Could you transcribe the whole listing, keeping every line exactly the same?

*** DATA IN THIS EXERCISE Section Begins ***

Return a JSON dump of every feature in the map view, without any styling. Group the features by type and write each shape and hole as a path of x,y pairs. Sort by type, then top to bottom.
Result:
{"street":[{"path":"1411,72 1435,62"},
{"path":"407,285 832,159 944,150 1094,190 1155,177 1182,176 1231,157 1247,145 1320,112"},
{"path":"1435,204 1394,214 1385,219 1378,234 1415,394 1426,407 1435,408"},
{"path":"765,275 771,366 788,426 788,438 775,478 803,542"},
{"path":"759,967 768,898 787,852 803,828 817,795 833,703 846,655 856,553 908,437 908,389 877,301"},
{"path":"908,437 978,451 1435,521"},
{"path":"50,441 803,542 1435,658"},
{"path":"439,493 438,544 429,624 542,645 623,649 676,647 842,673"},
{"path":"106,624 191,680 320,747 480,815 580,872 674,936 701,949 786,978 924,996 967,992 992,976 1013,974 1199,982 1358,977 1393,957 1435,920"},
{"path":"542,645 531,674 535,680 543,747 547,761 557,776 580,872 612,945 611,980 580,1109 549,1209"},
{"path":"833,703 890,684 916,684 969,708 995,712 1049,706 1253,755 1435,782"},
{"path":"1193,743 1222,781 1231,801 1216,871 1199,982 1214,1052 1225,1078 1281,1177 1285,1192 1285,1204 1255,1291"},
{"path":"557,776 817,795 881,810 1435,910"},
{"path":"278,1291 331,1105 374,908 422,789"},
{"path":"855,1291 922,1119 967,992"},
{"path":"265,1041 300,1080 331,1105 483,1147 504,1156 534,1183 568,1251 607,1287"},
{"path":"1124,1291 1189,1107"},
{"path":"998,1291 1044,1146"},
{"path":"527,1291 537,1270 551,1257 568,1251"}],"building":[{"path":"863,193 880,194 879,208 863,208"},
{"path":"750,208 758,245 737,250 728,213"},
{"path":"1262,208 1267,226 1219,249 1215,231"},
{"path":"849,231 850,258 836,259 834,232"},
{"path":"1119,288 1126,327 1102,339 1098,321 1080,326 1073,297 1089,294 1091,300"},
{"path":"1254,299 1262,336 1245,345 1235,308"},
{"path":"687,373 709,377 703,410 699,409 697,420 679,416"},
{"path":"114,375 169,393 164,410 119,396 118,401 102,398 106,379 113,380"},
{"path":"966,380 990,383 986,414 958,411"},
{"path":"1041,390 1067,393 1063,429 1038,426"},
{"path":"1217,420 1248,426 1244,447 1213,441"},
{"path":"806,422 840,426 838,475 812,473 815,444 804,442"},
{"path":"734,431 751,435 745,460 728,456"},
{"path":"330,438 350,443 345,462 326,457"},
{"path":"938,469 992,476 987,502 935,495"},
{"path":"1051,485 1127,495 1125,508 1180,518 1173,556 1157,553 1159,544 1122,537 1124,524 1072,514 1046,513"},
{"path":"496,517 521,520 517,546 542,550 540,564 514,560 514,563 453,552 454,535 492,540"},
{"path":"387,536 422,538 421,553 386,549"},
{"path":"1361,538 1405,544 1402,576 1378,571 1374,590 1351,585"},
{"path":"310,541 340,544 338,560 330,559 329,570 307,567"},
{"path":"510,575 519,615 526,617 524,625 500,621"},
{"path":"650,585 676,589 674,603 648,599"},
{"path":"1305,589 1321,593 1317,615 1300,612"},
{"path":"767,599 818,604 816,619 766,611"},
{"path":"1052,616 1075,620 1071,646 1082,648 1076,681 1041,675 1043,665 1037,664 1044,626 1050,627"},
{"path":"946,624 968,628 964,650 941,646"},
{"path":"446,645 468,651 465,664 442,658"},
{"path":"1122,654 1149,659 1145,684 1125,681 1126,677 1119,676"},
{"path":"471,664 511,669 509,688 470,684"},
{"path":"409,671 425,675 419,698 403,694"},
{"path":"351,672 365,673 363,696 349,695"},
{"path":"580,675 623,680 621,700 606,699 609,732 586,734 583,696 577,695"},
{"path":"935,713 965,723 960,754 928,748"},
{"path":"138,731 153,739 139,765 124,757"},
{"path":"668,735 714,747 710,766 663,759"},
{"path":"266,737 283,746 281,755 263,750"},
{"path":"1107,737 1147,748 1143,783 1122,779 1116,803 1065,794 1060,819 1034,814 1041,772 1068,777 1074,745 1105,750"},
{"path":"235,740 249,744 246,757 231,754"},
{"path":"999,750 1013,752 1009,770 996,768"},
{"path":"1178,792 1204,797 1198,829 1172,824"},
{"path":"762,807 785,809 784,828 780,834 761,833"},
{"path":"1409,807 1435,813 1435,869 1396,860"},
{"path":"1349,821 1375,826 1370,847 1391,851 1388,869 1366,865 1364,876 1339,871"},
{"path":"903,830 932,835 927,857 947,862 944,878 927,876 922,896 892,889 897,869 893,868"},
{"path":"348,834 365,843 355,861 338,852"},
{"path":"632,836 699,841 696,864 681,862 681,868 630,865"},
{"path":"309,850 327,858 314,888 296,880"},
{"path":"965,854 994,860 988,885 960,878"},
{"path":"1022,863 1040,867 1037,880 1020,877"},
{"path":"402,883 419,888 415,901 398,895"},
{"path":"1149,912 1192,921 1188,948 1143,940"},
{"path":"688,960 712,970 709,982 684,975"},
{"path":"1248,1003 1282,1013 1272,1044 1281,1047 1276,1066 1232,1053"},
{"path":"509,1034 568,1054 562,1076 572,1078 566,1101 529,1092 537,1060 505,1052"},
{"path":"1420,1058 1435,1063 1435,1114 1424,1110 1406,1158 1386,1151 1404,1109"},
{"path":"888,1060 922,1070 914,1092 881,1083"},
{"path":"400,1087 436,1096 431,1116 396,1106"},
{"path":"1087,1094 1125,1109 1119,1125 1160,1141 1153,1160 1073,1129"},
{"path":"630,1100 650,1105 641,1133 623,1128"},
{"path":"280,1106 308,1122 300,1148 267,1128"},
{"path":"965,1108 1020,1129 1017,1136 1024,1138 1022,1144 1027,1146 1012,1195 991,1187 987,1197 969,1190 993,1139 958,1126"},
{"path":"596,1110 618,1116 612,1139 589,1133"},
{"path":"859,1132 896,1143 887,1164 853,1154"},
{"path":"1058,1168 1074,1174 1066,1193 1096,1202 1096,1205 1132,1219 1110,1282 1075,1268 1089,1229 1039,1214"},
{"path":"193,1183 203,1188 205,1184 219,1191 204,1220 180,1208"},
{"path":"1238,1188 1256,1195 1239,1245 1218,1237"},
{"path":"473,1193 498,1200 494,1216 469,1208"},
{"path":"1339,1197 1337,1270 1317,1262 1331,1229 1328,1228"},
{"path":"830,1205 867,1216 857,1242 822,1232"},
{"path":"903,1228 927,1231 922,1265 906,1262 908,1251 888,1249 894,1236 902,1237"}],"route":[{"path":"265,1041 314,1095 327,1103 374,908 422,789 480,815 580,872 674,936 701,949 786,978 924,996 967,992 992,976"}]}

*** DATA IN THIS EXERCISE Section Ends ***

--- YOUR RESPONSE ---
Return a JSON dump of every feature in the map view, without any styling. Group the features by type and write each shape and hole as a path of x,y pairs. Sort by type, then top to bottom.
Result:
{"street":[{"path":"1411,72 1435,62"},
{"path":"407,285 832,159 944,150 1094,190 1155,177 1182,176 1231,157 1247,145 1320,112"},
{"path":"1435,204 1394,214 1385,219 1378,234 1415,394 1426,407 1435,408"},
{"path":"765,275 771,366 788,426 788,438 775,478 803,542"},
{"path":"759,967 768,898 787,852 803,828 817,795 833,703 846,655 856,553 908,437 908,389 877,301"},
{"path":"908,437 978,451 1435,521"},
{"path":"50,441 803,542 1435,658"},
{"path":"439,493 438,544 429,624 542,645 623,649 676,647 842,673"},
{"path":"106,624 191,680 320,747 480,815 580,872 674,936 701,949 786,978 924,996 967,992 992,976 1013,974 1199,982 1358,977 1393,957 1435,920"},
{"path":"542,645 531,674 535,680 543,747 547,761 557,776 580,872 612,945 611,980 580,1109 549,1209"},
{"path":"833,703 890,684 916,684 969,708 995,712 1049,706 1253,755 1435,782"},
{"path":"1193,743 1222,781 1231,801 1216,871 1199,982 1214,1052 1225,1078 1281,1177 1285,1192 1285,1204 1255,1291"},
{"path":"557,776 817,795 881,810 1435,910"},
{"path":"278,1291 331,1105 374,908 422,789"},
{"path":"855,1291 922,1119 967,992"},
{"path":"265,1041 300,1080 331,1105 483,1147 504,1156 534,1183 568,1251 607,1287"},
{"path":"1124,1291 1189,1107"},
{"path":"998,1291 1044,1146"},
{"path":"527,1291 537,1270 551,1257 568,1251"}],"building":[{"path":"863,193 880,194 879,208 863,208"},
{"path":"750,208 758,245 737,250 728,213"},
{"path":"1262,208 1267,226 1219,249 1215,231"},
{"path":"849,231 850,258 836,259 834,232"},
{"path":"1119,288 1126,327 1102,339 1098,321 1080,326 1073,297 1089,294 1091,300"},
{"path":"1254,299 1262,336 1245,345 1235,308"},
{"path":"687,373 709,377 703,410 699,409 697,420 679,416"},
{"path":"114,375 169,393 164,410 119,396 118,401 102,398 106,379 113,380"},
{"path":"966,380 990,383 986,414 958,411"},
{"path":"1041,390 1067,393 1063,429 1038,426"},
{"path":"1217,420 1248,426 1244,447 1213,441"},
{"path":"806,422 840,426 838,475 812,473 815,444 804,442"},
{"path":"734,431 751,435 745,460 728,456"},
{"path":"330,438 350,443 345,462 326,457"},
{"path":"938,469 992,476 987,502 935,495"},
{"path":"1051,485 1127,495 1125,508 1180,518 1173,556 1157,553 1159,544 1122,537 1124,524 1072,514 1046,513"},
{"path":"496,517 521,520 517,546 542,550 540,564 514,560 514,563 453,552 454,535 492,540"},
{"path":"387,536 422,538 421,553 386,549"},
{"path":"1361,538 1405,544 1402,576 1378,571 1374,590 1351,585"},
{"path":"310,541 340,544 338,560 330,559 329,570 307,567"},
{"path":"510,575 519,615 526,617 524,625 500,621"},
{"path":"650,585 676,589 674,603 648,599"},
{"path":"1305,589 1321,593 1317,615 1300,612"},
{"path":"767,599 818,604 816,619 766,611"},
{"path":"1052,616 1075,620 1071,646 1082,648 1076,681 1041,675 1043,665 1037,664 1044,626 1050,627"},
{"path":"946,624 968,628 964,650 941,646"},
{"path":"446,645 468,651 465,664 442,658"},
{"path":"1122,654 1149,659 1145,684 1125,681 1126,677 1119,676"},
{"path":"471,664 511,669 509,688 470,684"},
{"path":"409,671 425,675 419,698 403,694"},
{"path":"351,672 365,673 363,696 349,695"},
{"path":"580,675 623,680 621,700 606,699 609,732 586,734 583,696 577,695"},
{"path":"935,713 965,723 960,754 928,748"},
{"path":"138,731 153,739 139,765 124,757"},
{"path":"668,735 714,747 710,766 663,759"},
{"path":"266,737 283,746 281,755 263,750"},
{"path":"1107,737 1147,748 1143,783 1122,779 1116,803 1065,794 1060,819 1034,814 1041,772 1068,777 1074,745 1105,750"},
{"path":"235,740 249,744 246,757 231,754"},
{"path":"999,750 1013,752 1009,770 996,768"},
{"path":"1178,792 1204,797 1198,829 1172,824"},
{"path":"762,807 785,809 784,828 780,834 761,833"},
{"path":"1409,807 1435,813 1435,869 1396,860"},
{"path":"1349,821 1375,826 1370,847 1391,851 1388,869 1366,865 1364,876 1339,871"},
{"path":"903,830 932,835 927,857 947,862 944,878 927,876 922,896 892,889 897,869 893,868"},
{"path":"348,834 365,843 355,861 338,852"},
{"path":"632,836 699,841 696,864 681,862 681,868 630,865"},
{"path":"309,850 327,858 314,888 296,880"},
{"path":"965,854 994,860 988,885 960,878"},
{"path":"1022,863 1040,867 1037,880 1020,877"},
{"path":"402,883 419,888 415,901 398,895"},
{"path":"1149,912 1192,921 1188,948 1143,940"},
{"path":"688,960 712,970 709,982 684,975"},
{"path":"1248,1003 1282,1013 1272,1044 1281,1047 1276,1066 1232,1053"},
{"path":"509,1034 568,1054 562,1076 572,1078 566,1101 529,1092 537,1060 505,1052"},
{"path":"1420,1058 1435,1063 1435,1114 1424,1110 1406,1158 1386,1151 1404,1109"},
{"path":"888,1060 922,1070 914,1092 881,1083"},
{"path":"400,1087 436,1096 431,1116 396,1106"},
{"path":"1087,1094 1125,1109 1119,1125 1160,1141 1153,1160 1073,1129"},
{"path":"630,1100 650,1105 641,1133 623,1128"},
{"path":"280,1106 308,1122 300,1148 267,1128"},
{"path":"965,1108 1020,1129 1017,1136 1024,1138 1022,1144 1027,1146 1012,1195 991,1187 987,1197 969,1190 993,1139 958,1126"},
{"path":"596,1110 618,1116 612,1139 589,1133"},
{"path":"859,1132 896,1143 887,1164 853,1154"},
{"path":"1058,1168 1074,1174 1066,1193 1096,1202 1096,1205 1132,1219 1110,1282 1075,1268 1089,1229 1039,1214"},
{"path":"193,1183 203,1188 205,1184 219,1191 204,1220 180,1208"},
{"path":"1238,1188 1256,1195 1239,1245 1218,1237"},
{"path":"473,1193 498,1200 494,1216 469,1208"},
{"path":"1339,1197 1337,1270 1317,1262 1331,1229 1328,1228"},
{"path":"830,1205 867,1216 857,1242 822,1232"},
{"path":"903,1228 927,1231 922,1265 906,1262 908,1251 888,1249 894,1236 902,1237"}],"route":[{"path":"265,1041 314,1095 327,1103 374,908 422,789 480,815 580,872 674,936 701,949 786,978 924,996 967,992 992,976"}]}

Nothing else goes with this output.